#### Work to complete
Reproduce all the entries precisely.
Information given START
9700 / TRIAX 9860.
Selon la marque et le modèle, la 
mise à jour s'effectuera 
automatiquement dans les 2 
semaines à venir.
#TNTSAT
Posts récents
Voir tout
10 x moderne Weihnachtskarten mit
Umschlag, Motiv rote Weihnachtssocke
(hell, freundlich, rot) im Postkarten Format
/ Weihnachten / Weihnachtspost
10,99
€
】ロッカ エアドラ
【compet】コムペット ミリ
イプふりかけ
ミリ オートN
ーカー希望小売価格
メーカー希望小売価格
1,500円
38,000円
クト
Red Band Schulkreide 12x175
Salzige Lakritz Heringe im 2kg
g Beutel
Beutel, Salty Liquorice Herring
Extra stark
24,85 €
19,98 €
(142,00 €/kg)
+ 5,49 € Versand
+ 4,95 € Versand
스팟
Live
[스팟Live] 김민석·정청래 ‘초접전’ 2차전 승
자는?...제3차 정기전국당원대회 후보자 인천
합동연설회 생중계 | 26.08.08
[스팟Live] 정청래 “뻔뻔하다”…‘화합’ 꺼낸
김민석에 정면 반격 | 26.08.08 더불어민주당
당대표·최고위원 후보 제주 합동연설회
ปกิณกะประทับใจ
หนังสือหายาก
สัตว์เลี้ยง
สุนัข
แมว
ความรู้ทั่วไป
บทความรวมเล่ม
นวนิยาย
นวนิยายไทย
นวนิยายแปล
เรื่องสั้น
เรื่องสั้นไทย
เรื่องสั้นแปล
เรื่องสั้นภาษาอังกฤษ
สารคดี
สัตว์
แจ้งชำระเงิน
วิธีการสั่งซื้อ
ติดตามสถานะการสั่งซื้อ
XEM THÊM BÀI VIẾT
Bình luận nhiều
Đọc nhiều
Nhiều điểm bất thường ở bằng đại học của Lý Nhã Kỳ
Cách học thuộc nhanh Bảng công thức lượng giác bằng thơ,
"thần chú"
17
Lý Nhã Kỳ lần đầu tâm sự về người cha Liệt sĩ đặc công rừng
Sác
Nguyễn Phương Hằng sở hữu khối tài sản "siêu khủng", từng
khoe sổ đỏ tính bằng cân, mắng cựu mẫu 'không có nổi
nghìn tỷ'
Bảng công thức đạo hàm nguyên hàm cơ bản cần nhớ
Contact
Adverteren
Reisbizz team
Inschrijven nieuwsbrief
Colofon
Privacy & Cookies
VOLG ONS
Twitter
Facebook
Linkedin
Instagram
Information given END
#### Finished task
9700 / TRIAX 9860.
Selon la marque et le modèle, la 
mise à jour s'effectuera 
automatiquement dans les 2 
semaines à venir.
#TNTSAT
Posts récents
Voir tout
10 x moderne Weihnachtskarten mit
Umschlag, Motiv rote Weihnachtssocke
(hell, freundlich, rot) im Postkarten Format
/ Weihnachten / Weihnachtspost
10,99
€
】ロッカ エアドラ
【compet】コムペット ミリ
イプふりかけ
ミリ オートN
ーカー希望小売価格
メーカー希望小売価格
1,500円
38,000円
クト
Red Band Schulkreide 12x175
Salzige Lakritz Heringe im 2kg
g Beutel
Beutel, Salty Liquorice Herring
Extra stark
24,85 €
19,98 €
(142,00 €/kg)
+ 5,49 € Versand
+ 4,95 € Versand
스팟
Live
[스팟Live] 김민석·정청래 ‘초접전’ 2차전 승
자는?...제3차 정기전국당원대회 후보자 인천
합동연설회 생중계 | 26.08.08
[스팟Live] 정청래 “뻔뻔하다”…‘화합’ 꺼낸
김민석에 정면 반격 | 26.08.08 더불어민주당
당대표·최고위원 후보 제주 합동연설회
ปกิณกะประทับใจ
หนังสือหายาก
สัตว์เลี้ยง
สุนัข
แมว
ความรู้ทั่วไป
บทความรวมเล่ม
นวนิยาย
นวนิยายไทย
นวนิยายแปล
เรื่องสั้น
เรื่องสั้นไทย
เรื่องสั้นแปล
เรื่องสั้นภาษาอังกฤษ
สารคดี
สัตว์
แจ้งชำระเงิน
วิธีการสั่งซื้อ
ติดตามสถานะการสั่งซื้อ
XEM THÊM BÀI VIẾT
Bình luận nhiều
Đọc nhiều
Nhiều điểm bất thường ở bằng đại học của Lý Nhã Kỳ
Cách học thuộc nhanh Bảng công thức lượng giác bằng thơ,
"thần chú"
17
Lý Nhã Kỳ lần đầu tâm sự về người cha Liệt sĩ đặc công rừng
Sác
Nguyễn Phương Hằng sở hữu khối tài sản "siêu khủng", từng
khoe sổ đỏ tính bằng cân, mắng cựu mẫu 'không có nổi
nghìn tỷ'
Bảng công thức đạo hàm nguyên hàm cơ bản cần nhớ
Contact
Adverteren
Reisbizz team
Inschrijven nieuwsbrief
Colofon
Privacy & Cookies
VOLG ONS
Twitter
Facebook
Linkedin
Instagram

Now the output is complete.